→ **Exercise text**
□ □ □ □ □

Saturday, February 07, 2009

MPs blame traffickers for Rohingya

From the Bangkok Post:

The House committee on security said it has evidence showing transnational human traffickers are behind the influx of Rohingya boat people.

The House committee chairman, Jehraming Tohtayong, said his committee has discovered that networks of transnational human traffickers have been involved in scams to bring Rohingya people into Thai soil before taking them to the third country.

Some of those transnational human traffickers also operated from Thailand, said Mr Jehraming.
Mr Jehraming said the House committee visited on Saturday 78 Rohingya people recently rounded up in Phangnga and detained in Ranong. Police found those Rohingya migrants brought with them telephone numbers of presumably their fellow Rohingya people that have already settled in Thailand, particularly Ranong and Nakhon Ratchasima province.

The committee is assessing the situation of Rohingya's migration in Thailand and will soon report the situation to Suthep Thuagsuban, the deputy prime minister for security, said Mr Jehraming...

According to Mr Jehraming, the Thai government would consult Asean member countries in the coming Asean summit late this month on the Rohingya problems.

The committee viewed the problems must be addressed at the rooted causes by affecting countries including Malaysia, Indonesia and Bangladesh.

The Thai government should encourage the United Nations High Commission for Refugees (UNHCR) to take action by looking after the Rohingyas' living conditions as well as making sure their human rights are well protected at their homeland in Burma, said Mr Jehraming.

The committee also wanted the government to come up with a national strategy for Rohingya issues with a clear operation plan on the issue for state authorities. More importantly, law enforcement officers should take action against human trafficking networks in Thailand.

For those that did not see the headlines, the NY Times reported on Tuesday that about 200 Rohingya refugees from Burma had been rescued at sea after the Thai government forced them to leave Thailand by rounding them up and sending them out to sea on a boat.
From the article:

About 850 Rohingya have been rescued in the last month. Three boats were discovered by Indian authorities and another was found near Thailand. The other three boats are still missing.

□ □ □ □ □

→ **Supplied information**
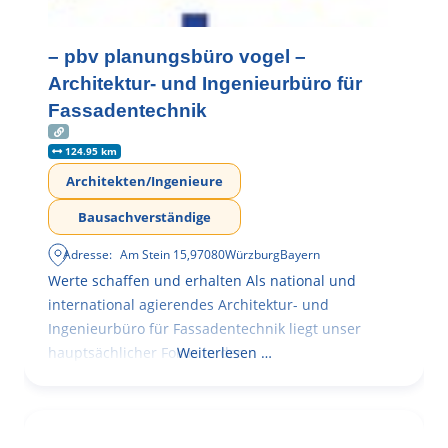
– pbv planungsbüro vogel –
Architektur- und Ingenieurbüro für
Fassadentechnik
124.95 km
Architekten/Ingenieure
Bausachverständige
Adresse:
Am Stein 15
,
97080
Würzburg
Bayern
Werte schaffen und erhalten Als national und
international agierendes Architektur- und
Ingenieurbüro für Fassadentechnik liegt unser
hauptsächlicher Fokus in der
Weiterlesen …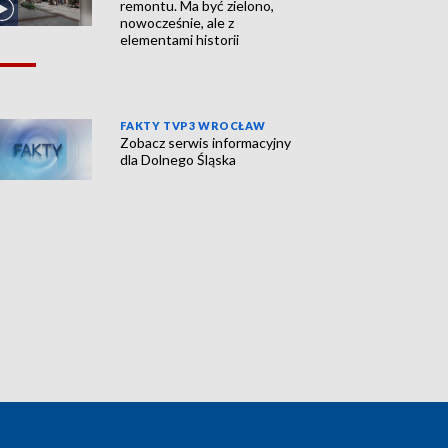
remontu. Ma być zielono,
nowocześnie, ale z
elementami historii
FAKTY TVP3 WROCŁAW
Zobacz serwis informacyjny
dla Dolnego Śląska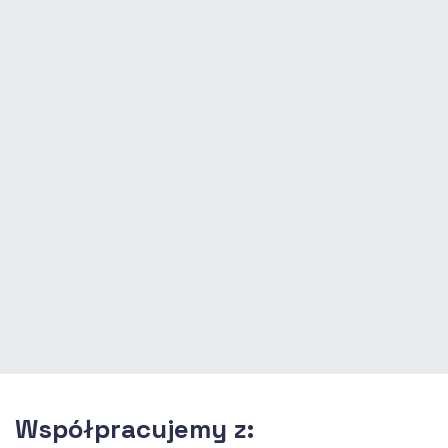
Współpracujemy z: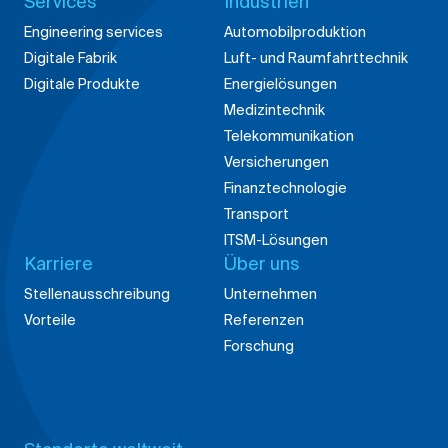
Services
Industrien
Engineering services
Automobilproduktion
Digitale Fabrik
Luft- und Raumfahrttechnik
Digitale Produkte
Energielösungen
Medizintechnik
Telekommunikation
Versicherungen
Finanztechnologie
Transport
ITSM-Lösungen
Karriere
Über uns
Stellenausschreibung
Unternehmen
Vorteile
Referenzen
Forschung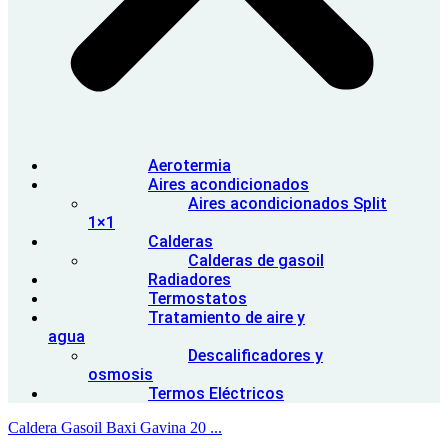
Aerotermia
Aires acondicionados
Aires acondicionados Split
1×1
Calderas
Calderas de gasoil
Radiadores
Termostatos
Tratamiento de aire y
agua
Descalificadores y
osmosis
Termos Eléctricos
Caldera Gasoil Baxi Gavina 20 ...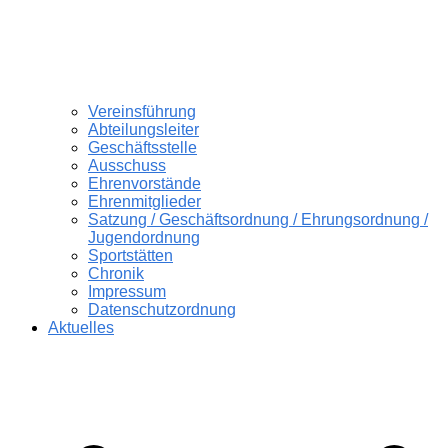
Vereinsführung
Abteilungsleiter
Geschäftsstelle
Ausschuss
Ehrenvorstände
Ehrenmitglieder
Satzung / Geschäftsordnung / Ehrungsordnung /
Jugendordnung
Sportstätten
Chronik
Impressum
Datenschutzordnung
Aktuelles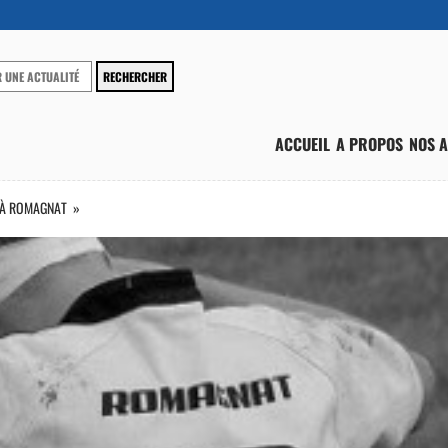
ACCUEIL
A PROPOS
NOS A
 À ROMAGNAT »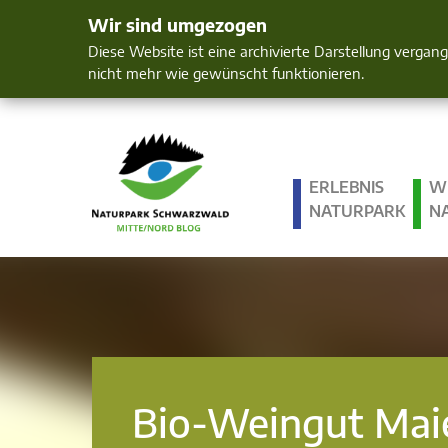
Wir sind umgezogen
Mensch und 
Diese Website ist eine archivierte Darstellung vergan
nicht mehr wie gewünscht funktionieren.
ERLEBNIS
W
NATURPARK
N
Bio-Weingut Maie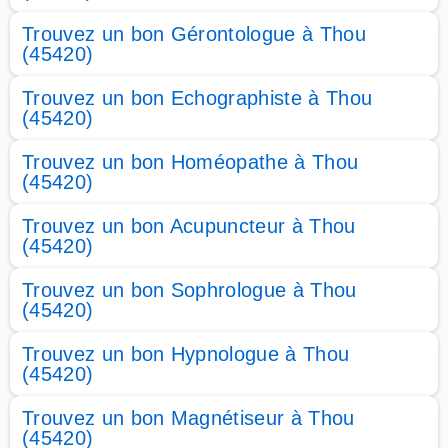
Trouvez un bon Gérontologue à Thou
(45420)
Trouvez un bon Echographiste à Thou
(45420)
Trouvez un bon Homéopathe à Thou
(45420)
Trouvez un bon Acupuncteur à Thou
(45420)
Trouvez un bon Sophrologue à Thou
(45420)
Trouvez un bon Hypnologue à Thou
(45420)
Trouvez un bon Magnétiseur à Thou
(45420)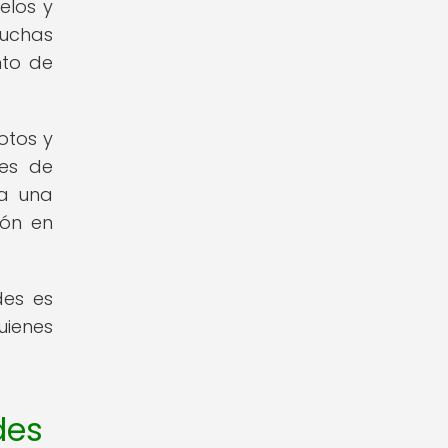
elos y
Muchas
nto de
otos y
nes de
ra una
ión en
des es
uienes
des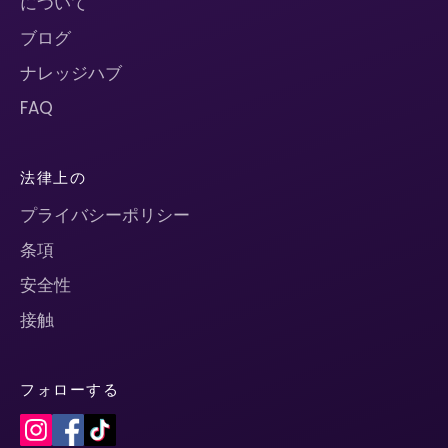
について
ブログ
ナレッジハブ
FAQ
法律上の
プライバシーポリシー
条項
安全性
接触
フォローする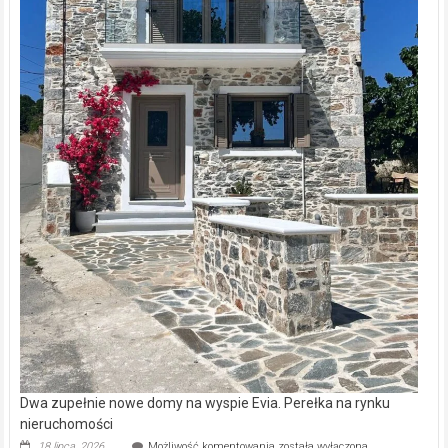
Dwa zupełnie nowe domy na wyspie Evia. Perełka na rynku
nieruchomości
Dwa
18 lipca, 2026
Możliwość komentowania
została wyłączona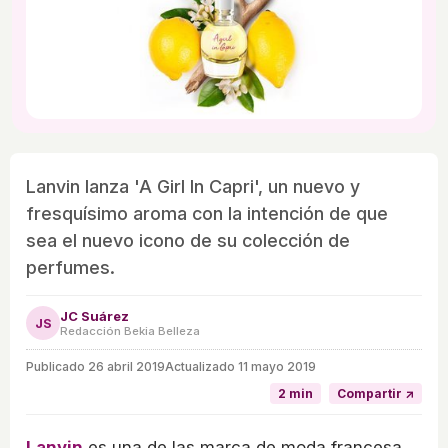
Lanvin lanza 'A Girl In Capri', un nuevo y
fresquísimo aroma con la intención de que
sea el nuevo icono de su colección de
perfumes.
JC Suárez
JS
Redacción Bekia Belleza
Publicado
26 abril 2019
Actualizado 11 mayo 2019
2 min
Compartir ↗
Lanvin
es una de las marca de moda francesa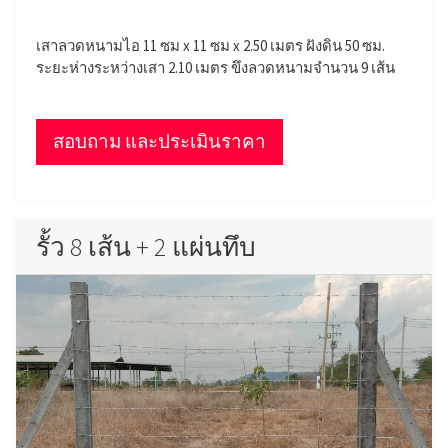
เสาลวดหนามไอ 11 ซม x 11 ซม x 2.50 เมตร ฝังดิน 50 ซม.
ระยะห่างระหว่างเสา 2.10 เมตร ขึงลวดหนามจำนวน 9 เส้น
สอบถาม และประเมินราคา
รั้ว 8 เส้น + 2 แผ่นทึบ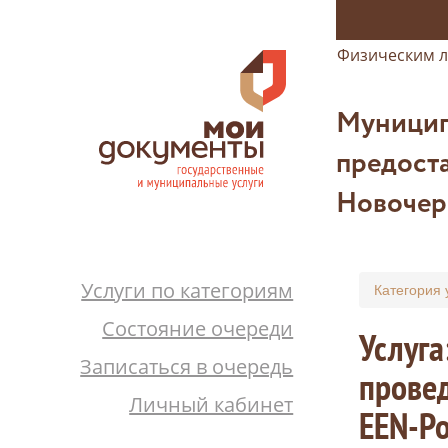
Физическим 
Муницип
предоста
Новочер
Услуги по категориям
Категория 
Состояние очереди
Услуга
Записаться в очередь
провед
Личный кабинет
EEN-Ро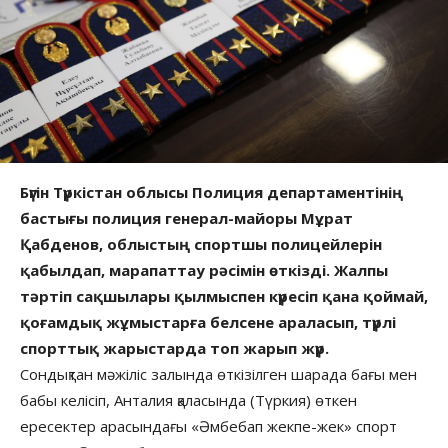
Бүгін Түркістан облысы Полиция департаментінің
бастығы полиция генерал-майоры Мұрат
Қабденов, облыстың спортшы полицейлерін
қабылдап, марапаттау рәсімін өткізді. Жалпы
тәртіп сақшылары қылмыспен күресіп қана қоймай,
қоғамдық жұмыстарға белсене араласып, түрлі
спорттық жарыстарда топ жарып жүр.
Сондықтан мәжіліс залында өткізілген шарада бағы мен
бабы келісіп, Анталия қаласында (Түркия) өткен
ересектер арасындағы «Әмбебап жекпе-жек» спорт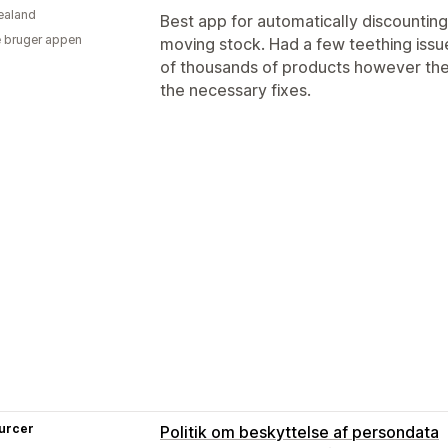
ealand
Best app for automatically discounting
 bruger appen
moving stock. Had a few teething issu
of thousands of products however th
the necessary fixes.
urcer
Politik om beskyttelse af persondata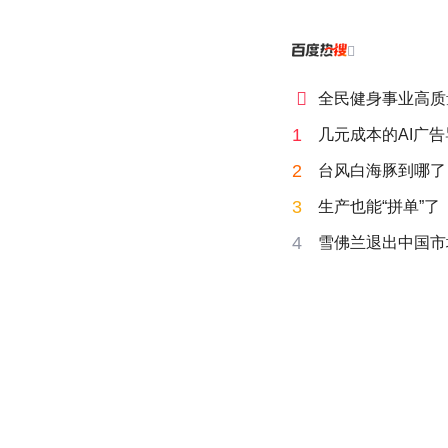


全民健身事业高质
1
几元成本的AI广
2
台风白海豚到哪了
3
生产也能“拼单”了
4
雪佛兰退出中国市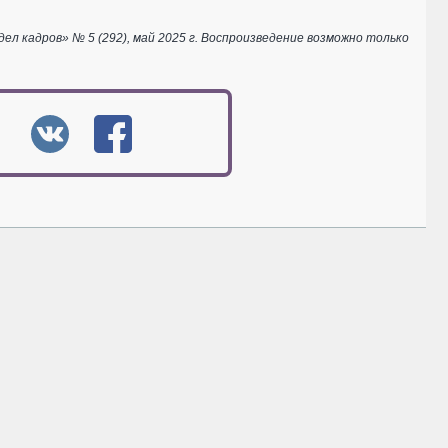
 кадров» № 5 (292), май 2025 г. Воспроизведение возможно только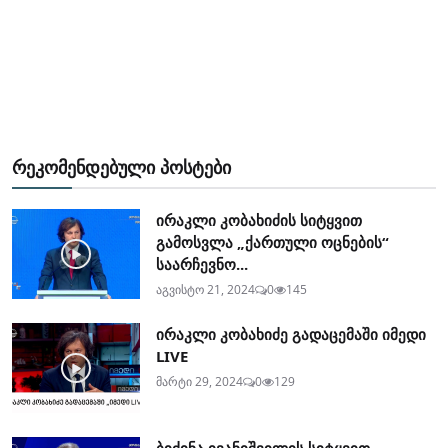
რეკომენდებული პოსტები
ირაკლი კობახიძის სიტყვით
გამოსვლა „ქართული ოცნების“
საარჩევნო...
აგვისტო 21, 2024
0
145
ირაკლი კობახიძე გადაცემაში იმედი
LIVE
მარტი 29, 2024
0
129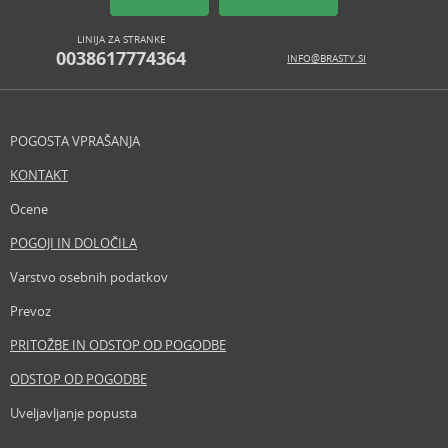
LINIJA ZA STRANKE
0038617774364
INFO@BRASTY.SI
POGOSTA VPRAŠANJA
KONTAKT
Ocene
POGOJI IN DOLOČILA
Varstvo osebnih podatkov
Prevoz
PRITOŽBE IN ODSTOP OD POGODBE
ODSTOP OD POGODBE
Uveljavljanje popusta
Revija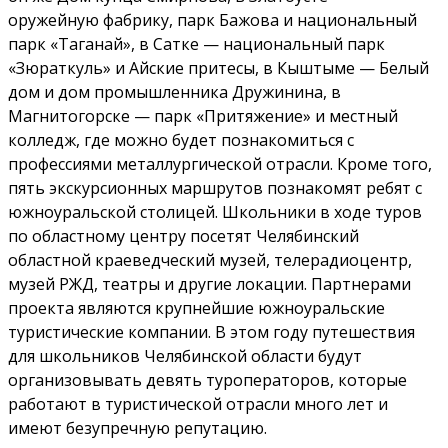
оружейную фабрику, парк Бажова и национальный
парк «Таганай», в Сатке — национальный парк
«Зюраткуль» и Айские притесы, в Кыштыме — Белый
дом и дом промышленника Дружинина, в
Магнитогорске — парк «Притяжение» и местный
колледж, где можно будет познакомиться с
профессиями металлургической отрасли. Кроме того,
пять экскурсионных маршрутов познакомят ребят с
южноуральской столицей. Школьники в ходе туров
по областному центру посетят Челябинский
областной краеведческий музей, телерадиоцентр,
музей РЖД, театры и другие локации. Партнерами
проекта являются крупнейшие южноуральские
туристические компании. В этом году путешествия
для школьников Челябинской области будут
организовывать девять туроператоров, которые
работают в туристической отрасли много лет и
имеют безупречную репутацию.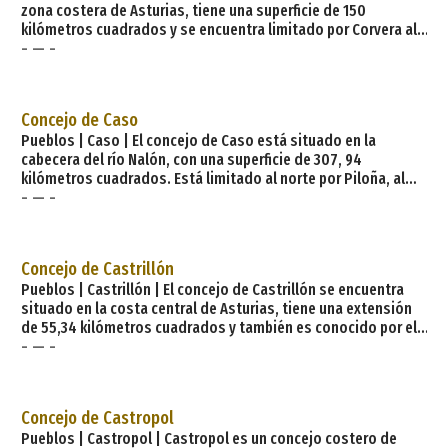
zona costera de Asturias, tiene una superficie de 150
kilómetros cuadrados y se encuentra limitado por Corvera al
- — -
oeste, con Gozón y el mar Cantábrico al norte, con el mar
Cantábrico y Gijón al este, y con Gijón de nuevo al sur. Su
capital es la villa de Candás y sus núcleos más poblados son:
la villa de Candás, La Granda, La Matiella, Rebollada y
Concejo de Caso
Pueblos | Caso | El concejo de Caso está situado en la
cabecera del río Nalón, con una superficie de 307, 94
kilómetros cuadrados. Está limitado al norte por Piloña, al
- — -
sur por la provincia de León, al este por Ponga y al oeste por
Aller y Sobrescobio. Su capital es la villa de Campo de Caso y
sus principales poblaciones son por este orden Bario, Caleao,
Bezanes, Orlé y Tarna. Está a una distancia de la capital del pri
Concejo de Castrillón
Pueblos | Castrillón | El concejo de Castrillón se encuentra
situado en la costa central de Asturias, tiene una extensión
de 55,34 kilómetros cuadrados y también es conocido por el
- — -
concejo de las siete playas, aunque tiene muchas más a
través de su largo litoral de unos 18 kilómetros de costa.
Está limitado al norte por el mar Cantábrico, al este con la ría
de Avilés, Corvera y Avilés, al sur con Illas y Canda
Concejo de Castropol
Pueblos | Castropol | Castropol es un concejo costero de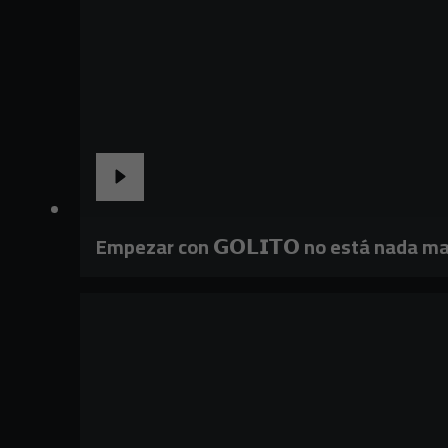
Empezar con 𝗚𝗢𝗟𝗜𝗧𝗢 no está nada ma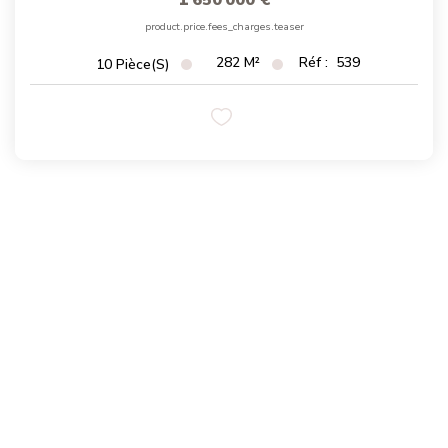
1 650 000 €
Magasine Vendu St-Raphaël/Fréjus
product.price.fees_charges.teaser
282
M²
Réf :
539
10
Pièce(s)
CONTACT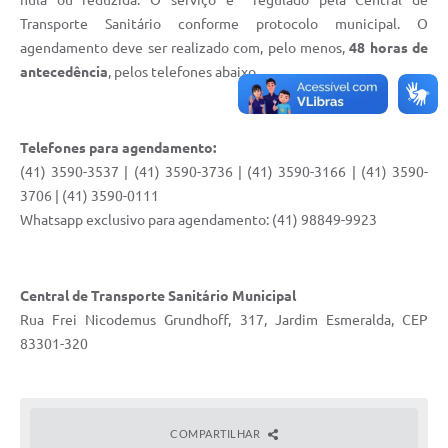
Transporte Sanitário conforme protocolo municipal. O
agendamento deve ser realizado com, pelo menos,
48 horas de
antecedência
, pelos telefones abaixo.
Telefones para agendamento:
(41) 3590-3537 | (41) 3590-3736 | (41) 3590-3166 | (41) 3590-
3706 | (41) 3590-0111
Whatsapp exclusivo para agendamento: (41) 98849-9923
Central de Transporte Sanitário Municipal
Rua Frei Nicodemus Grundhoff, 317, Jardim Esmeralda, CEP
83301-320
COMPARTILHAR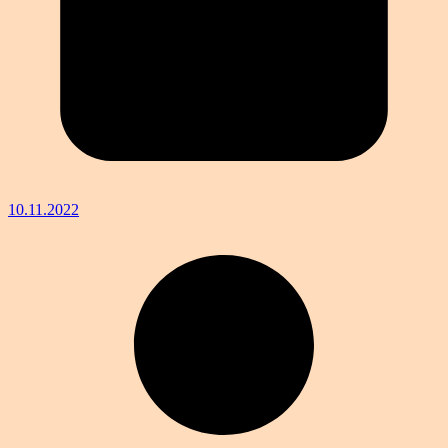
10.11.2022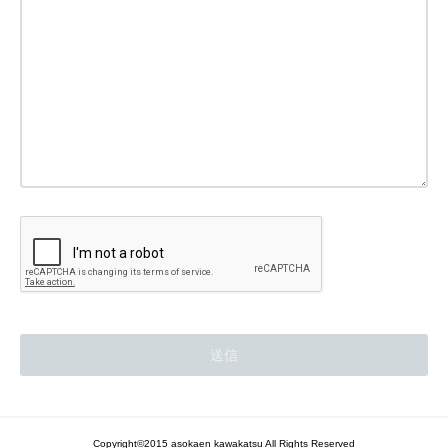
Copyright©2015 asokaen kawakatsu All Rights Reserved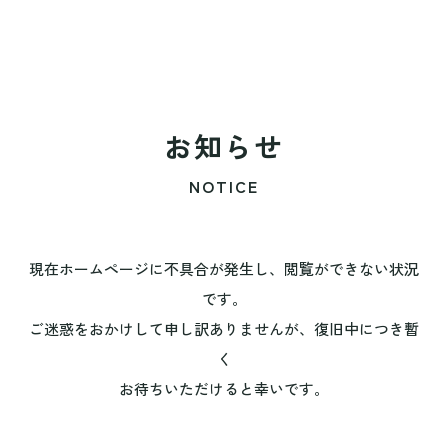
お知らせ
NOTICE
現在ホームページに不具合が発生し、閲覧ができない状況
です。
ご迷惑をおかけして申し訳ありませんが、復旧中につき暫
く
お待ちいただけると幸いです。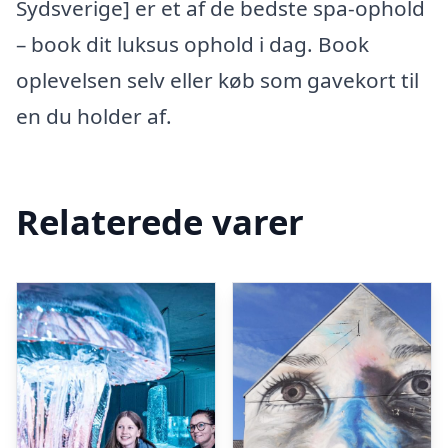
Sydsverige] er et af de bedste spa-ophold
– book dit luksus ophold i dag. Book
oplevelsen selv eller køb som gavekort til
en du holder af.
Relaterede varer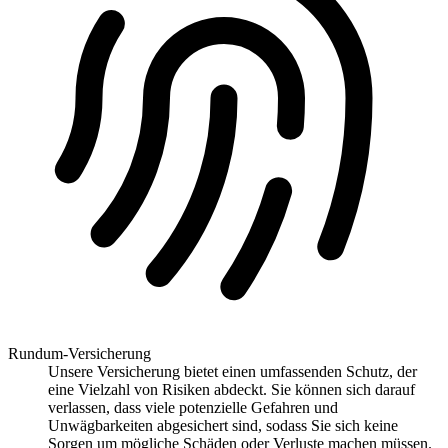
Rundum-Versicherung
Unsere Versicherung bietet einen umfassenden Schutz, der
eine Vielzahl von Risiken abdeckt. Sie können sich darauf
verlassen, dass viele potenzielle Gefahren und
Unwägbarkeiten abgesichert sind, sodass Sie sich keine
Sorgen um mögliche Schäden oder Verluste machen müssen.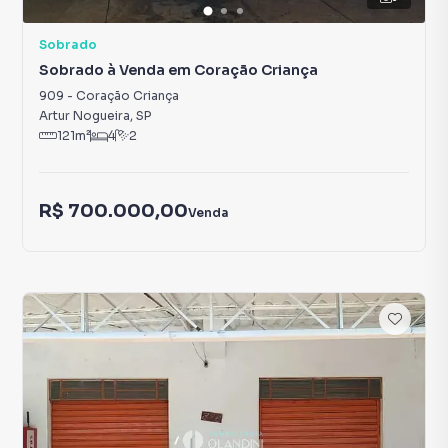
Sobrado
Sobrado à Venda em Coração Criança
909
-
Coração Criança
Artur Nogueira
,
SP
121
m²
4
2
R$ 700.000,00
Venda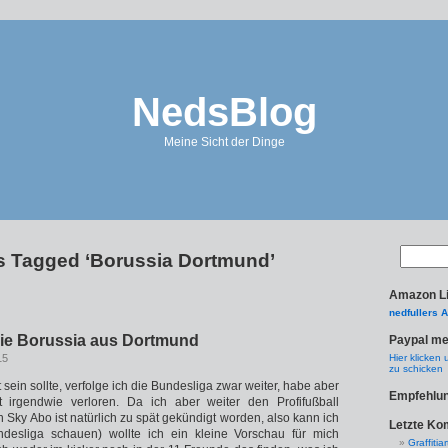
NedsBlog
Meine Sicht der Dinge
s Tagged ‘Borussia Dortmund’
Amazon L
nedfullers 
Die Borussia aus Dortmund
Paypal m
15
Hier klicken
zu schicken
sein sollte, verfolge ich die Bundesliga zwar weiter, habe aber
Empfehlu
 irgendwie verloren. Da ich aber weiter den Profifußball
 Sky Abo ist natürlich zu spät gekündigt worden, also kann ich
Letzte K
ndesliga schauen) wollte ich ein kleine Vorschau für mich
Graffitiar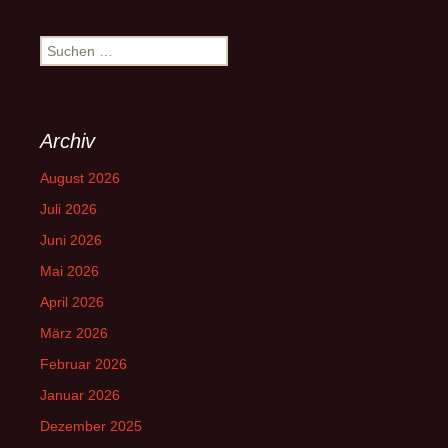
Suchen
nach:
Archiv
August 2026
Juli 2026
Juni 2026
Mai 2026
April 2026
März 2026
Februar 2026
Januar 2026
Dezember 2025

□ □ □ □ □

→ **Brief 1**
In the article on Rohingya boat people, rewrite the paragraph that begins "The committee also wanted the government" as a short bulleted list that keeps its main points.
→ **Brief 2**
According to the article on Rohingya boat people, how many Rohingya were rescued in the last month?

→ **Written solution 1**
- The committee wants the government to create a national strategy on Rohingya issues.
- The strategy should include a clear operation plan for state authorities.
- Most importantly, law enforcement officers should act against human trafficking networks in Thailand.

→ **Written solution 2**
About 850 Rohingya were rescued in the last month.